Imprisoned Kurdish presidential candidate in Turkey holds 'e-rally' from behind bars

"For the first time in the world an e-rally is being held from a prison cell. In other words we are making history."

ERBIL (Kurdistan 24) – Selahattin Demirtas, Turkey’s most prominent Kurdish politician and a rival of incumbent President Recep Tayyip Erdogan on Thursday held what he called an online rally on Twitter as authorities continue to keep him behind prison bars just two days short of elections in the country.

“Hello! I wholeheartedly greet everyone who came to the rally grounds from around the world. For the first time in the world, an e-rally is being held from a prison cell.

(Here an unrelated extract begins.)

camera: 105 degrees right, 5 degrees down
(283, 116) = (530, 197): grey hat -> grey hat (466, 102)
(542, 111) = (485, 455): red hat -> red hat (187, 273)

In other words, we are now making history regarding the world democracy. I have to state this so that the Anadolu agency breaks the news,” Demirtas’ lawyers who were visiting him tweeted on his behalf.

His emphasis on the phrase “world democracy” was a cheeky rebuke to the public-funded but staunchly pro-Erdogan Anadolu news agency that last week announced Demirtas’  legally allocated 10-minute appearance on state TV as a “first in the history of world democracy,” apparently meant to praise Turkey for allowing him to speak in jail.

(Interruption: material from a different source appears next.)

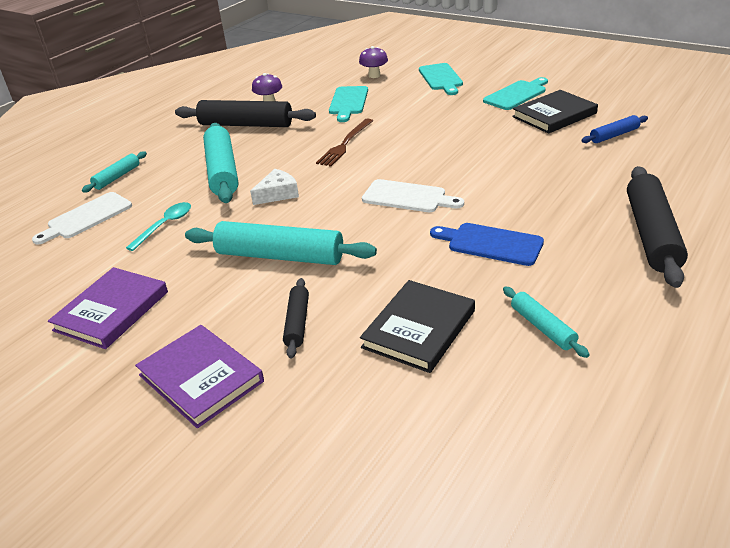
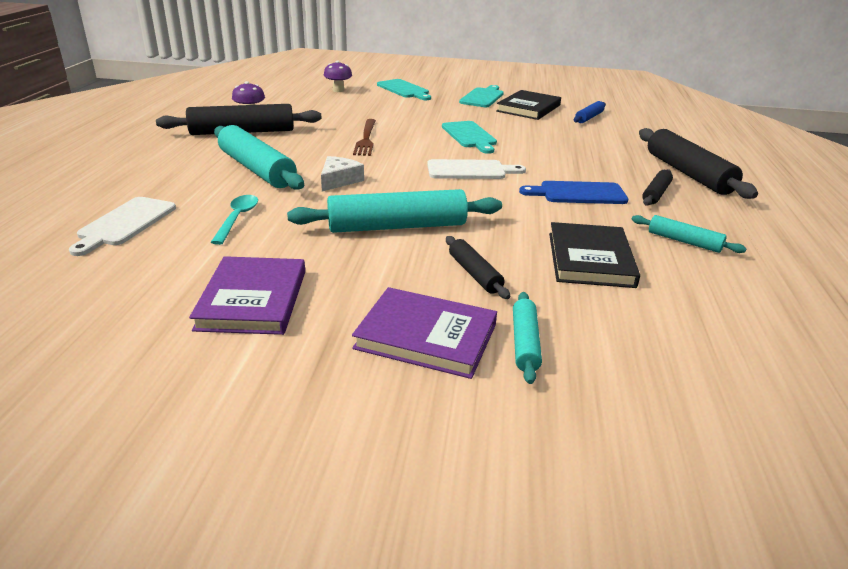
camera: 30 degrees left, 5 degrees down
(117, 177) = (128, 185): turquoise rolling pin -> turquoise rolling pin (525, 343)
(348, 102) = (334, 110): turquoise cutting board -> turquoise cutting board (470, 136)
(579, 257) = (656, 194): none -> black rolling pin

Anadolu Agency did not run a story about the Kurdish leader’s “e-rally.”

Turkish authorities keep Demirtas jailed while he stands accused of “terrorism and separatism,” for which prosecutors ask up to at least 142 years. Erdogan has expressed willingness to sign his execution should the Parliament reintroduce the death penalty.

The former Co-leader of the opposition Peoples’ Democratic Party (HDP) then went on to condemn government-controlled state and private Turkish media’s “embargo” on him and his party during this election campaign for June 24 early polls.

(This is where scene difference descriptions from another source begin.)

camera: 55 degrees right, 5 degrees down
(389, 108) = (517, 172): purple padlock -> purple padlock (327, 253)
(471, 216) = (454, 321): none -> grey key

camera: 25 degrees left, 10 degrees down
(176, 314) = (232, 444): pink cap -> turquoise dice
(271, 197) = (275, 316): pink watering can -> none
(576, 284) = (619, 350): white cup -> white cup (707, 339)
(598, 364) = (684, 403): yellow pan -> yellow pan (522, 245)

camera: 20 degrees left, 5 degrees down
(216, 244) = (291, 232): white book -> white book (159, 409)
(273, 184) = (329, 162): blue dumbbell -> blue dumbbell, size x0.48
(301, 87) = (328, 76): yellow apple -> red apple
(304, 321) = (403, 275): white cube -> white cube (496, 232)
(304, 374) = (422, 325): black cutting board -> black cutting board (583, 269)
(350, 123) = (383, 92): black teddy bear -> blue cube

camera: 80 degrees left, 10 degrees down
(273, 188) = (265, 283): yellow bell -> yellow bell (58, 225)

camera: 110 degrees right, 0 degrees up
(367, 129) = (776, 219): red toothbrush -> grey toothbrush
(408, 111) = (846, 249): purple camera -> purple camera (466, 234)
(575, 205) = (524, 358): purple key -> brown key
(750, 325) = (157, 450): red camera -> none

Demirtas jokingly referred to a tea kettle he and other inmates use to make tea in prison, for it became a symbol because guards had searched his cell late last year but found nothing working on electricity but a kettle after tweets began to reappear on his official account.

“My beautiful people, this time when you vote you will either be choosing one-man dictatorship or democracy,” Demirtas said, warning against the prospects of the re-election of Erdogan who wants an even more powerful office.

Demirtas criticized Erdogan’s policy of total war on armed Kurdish groups in Turkey and Syrian Kurdistan. He said the current Turkish government’s approach was one based on spilling “youth’s blood.”

Following the 2015 collapse of peace talks with the Kurdistan Workers’ Party (PKK), the Turkish President argues that he has solved “the Kurdish question,” which he had promised to bring to a peaceful end a decade earlier in the unofficial Kurdish capital of Diyarbakir.

Demirtas said Erdogan came to power thanks to that promise “but now [he] tells people that there is no such thing as Kurdish question.”

Thirty-one tweets posted by Demirtas in the form of an election rally speech also focused on the situation of workers and farmers in Turkey, slamming government’s privatization of state-owned factories.

An administration under his rule would bring a secular, free education in mother tongue, he said.